The First to Leave

Photo from Wikimedia Commons

I’m too big for the seat. The flight attendant nods and drops the extension in my lap. I snap it into place. My elbow cramps the Englishman’s. I have an aisle seat in the exit row. I can sprawl out. I write verse to feel better, but my hand quivers and lines fall off the page, marking the denim of my pants leg.  The blast, the interminable hum and rumble, the endless thrust upward.

Six months before I return, I said to Mom and rolled out the suitcases, the tiny wheels clinking on the wooden porch, six months. Then I’ll visit.
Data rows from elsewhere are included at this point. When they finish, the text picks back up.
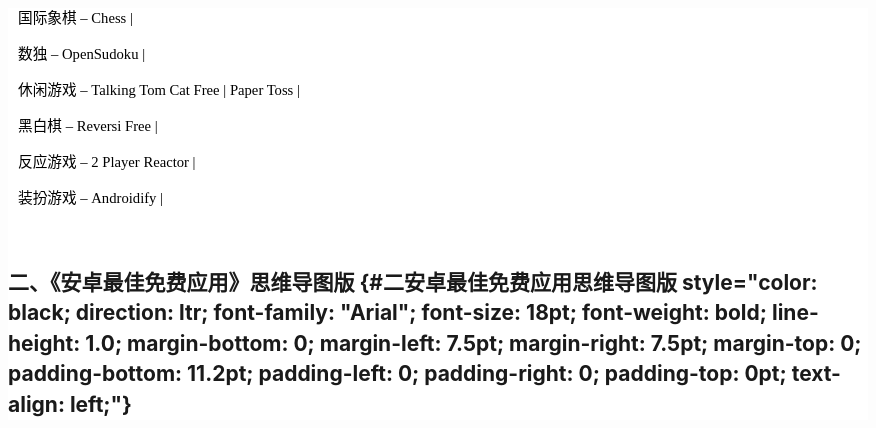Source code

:<div
style="color: black; direction: ltr; font-family: &quot;Arial&quot;; font-size: 11pt; margin-bottom: 0; margin-left: 7.5pt; margin-right: 7.5pt; margin-top: 0; padding: 0;">

<span style="font-family: &quot;Verdana&quot;;">国际象棋 – Chess
|</span>

</div>

<div
style="color: black; direction: ltr; font-family: &quot;Arial&quot;; font-size: 11pt; margin-bottom: 0; margin-left: 7.5pt; margin-right: 7.5pt; margin-top: 0; padding: 0;">

<span style="font-family: &quot;Verdana&quot;;">数独 – OpenSudoku
|</span>

</div>

<div
style="color: black; direction: ltr; font-family: &quot;Arial&quot;; font-size: 11pt; margin-bottom: 0; margin-left: 7.5pt; margin-right: 7.5pt; margin-top: 0; padding: 0;">

<span style="font-family: &quot;Verdana&quot;;">休闲游戏 – Talking Tom
Cat Free | Paper Toss |</span>

</div>

<div
style="color: black; direction: ltr; font-family: &quot;Arial&quot;; font-size: 11pt; margin-bottom: 0; margin-left: 7.5pt; margin-right: 7.5pt; margin-top: 0; padding: 0;">

<span style="font-family: &quot;Verdana&quot;;">黑白棋 – Reversi Free
|</span>

</div>

<div
style="color: black; direction: ltr; font-family: &quot;Arial&quot;; font-size: 11pt; margin-bottom: 0; margin-left: 7.5pt; margin-right: 7.5pt; margin-top: 0; padding: 0;">

<span style="font-family: &quot;Verdana&quot;;">反应游戏 – 2 Player
Reactor |</span>

</div>

<div
style="color: black; direction: ltr; font-family: &quot;Arial&quot;; font-size: 11pt; margin-bottom: 0; margin-left: 7.5pt; margin-right: 7.5pt; margin-top: 0; padding-bottom: 11.2pt; padding-left: 0; padding-right: 0; padding-top: 0;">

<span style="font-family: &quot;Verdana&quot;;">装扮游戏 – Androidify
|</span>

</div>

<span style="font-family: &quot;Verdana&quot;;">二、《安卓最佳免费应用》思维导图版</span> {#二安卓最佳免费应用思维导图版 style="color: black; direction: ltr; font-family: "Arial"; font-size: 18pt; font-weight: bold; line-height: 1.0; margin-bottom: 0; margin-left: 7.5pt; margin-right: 7.5pt; margin-top: 0; padding-bottom: 11.2pt; padding-left: 0; padding-right: 0; padding-top: 0pt; text-align: left;"}
-----------------------------------------------------------------------------------------
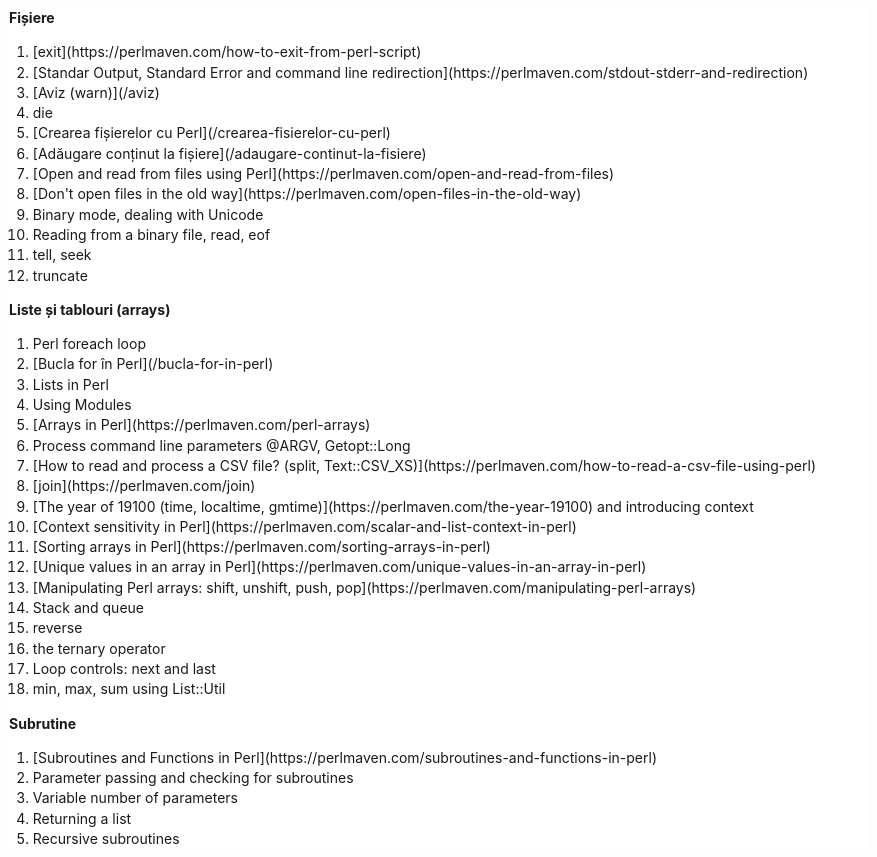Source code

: <b>Fișiere</b>
<ol>
<li>[exit](https://perlmaven.com/how-to-exit-from-perl-script)</li>
<li>[Standar Output, Standard Error and command line redirection](https://perlmaven.com/stdout-stderr-and-redirection)</li>
<li>[Aviz (warn)](/aviz)</li>
<li>die</li>
<li>[Crearea fișierelor cu Perl](/crearea-fisierelor-cu-perl)</li>
<li>[Adăugare conținut la fișiere](/adaugare-continut-la-fisiere)</li>
<li>[Open and read from files using Perl](https://perlmaven.com/open-and-read-from-files)</li>
<li>[Don't open files in the old way](https://perlmaven.com/open-files-in-the-old-way)</li>
<li>Binary mode, dealing with Unicode</li>
<li>Reading from a binary file, read, eof</li>
<li>tell, seek</li>
<li>truncate</li>
</ol>

<b>Liste și tablouri (arrays)</b>
<ol>
<li>Perl foreach loop</li>
<li>[Bucla for în Perl](/bucla-for-in-perl)</li>
<li>Lists in Perl</li>
<li>Using Modules</li>
<li>[Arrays in Perl](https://perlmaven.com/perl-arrays)</li>
<li>Process command line parameters @ARGV, Getopt::Long</li>
<li>[How to read and process a CSV file? (split, Text::CSV_XS)](https://perlmaven.com/how-to-read-a-csv-file-using-perl)</li>
<li>[join](https://perlmaven.com/join)</li>
<li>[The year of 19100 (time, localtime, gmtime)](https://perlmaven.com/the-year-19100) and introducing context</li>
<li>[Context sensitivity in Perl](https://perlmaven.com/scalar-and-list-context-in-perl)</li>
<li>[Sorting arrays in Perl](https://perlmaven.com/sorting-arrays-in-perl)</li>
<li>[Unique values in an array in Perl](https://perlmaven.com/unique-values-in-an-array-in-perl)</li>
<li>[Manipulating Perl arrays: shift, unshift, push, pop](https://perlmaven.com/manipulating-perl-arrays)</li>
<li>Stack and queue</li>
<li>reverse</li>
<li>the ternary operator</li>
<li>Loop controls: next and last</li>
<li>min, max, sum using List::Util</li>
</ol>

<b>Subrutine</b>
<ol>
<li>[Subroutines and Functions in Perl](https://perlmaven.com/subroutines-and-functions-in-perl)</li>
<li>Parameter passing and checking for subroutines</li>
<li>Variable number of parameters</li>
<li>Returning a list</li>
<li>Recursive subroutines</li>
</ol>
You’re the first to leave, she told me, and she always knew I would because she knows my blood. She remembers her father whom she didn’t visit until he was a headstone.

Dad hugged me at the terminal, let go before he felt too much, said he’d see me soon, that he was proud. A PhD, after all, he said, what better excuse to catapult yourself anywhere?

They were frail. Seven bypasses and six stents between them, and all I could say was six months.

I’d boarded the plane, I was sure. My body was here, sipping coke from the micro can, fingering pretzels out of a plastic sack, but I sat gazing out at the plane from the terminal, too, sending my final texts to friends, walking backwards through security, taking off my shoes, sliding them back on at the other side of the mechanical mouth, forcing everyone behind me to walk backwards, too, flashing my passport, bottlenecking into the terminal, hugging Dad again, gathering my suitcases, loading up the Ford Explorer and riding in reverse, home.

“Would you like for me to take that?” The flight attendant peers down at me.

I hand her the coke can and pretzel bag.

The force is like a decade of running away catching up with me. Too many false starts, I think, and then I recite some cliché about the journey in and of itself and lean up, peering out the window at the end of the row. Nothing but the clouds, phantasmal, and passages of night between. Metaphors are endless when you’re on a plane. The woman in the seat next to the window sleeps, her head against the cabin wall. The Englishman grunts and I lean back.

My brothers had little to say. Matthew punched my arm, said we were going to make a kick-ass film when I got back, told me take photographs, said he wished he were me so he could get hammered English style.

On the ride to the airport, John asked me about British currency, what it looked like, the conversion rates, and if there were hot chicks in Newcastle.

I undo the safety belt and wrestle myself out of the seat. Maybe at 33 it’s too late, I think, shutting the door of the closet-sized bathroom, bracing myself as the plane shakes me about.

Was this courage or stupidity? I’d left a permanent job, not one I loved, but one I could tolerate, one that paid well, and had taken out my retirement. Was I still buying into some naïve mythos of the artist, the more I risk, the greater the return? I’m returning in six months. That’s not too long before my next visit.

I squeeze back into the seat, startling the Englishman. He glances sidelong as I snap the belt back into place.

In six months returning will be a word reserved for England, not Georgia. When I’m back in the states, I’ll miss the spaces I inhabit in my foreign world, familiar street names my parents will never utter, the pulse of the metro my parents will never ride, the lights of Grainger street under which my parents will never walk.

I pull the monitor up from the side of the seat and watch the digital image of the plane hovering over the Atlantic.

The space between where I was and where I’m going looks so small on the screen, so much smaller than the geography of loss charted by the latitude and longitude of the heart.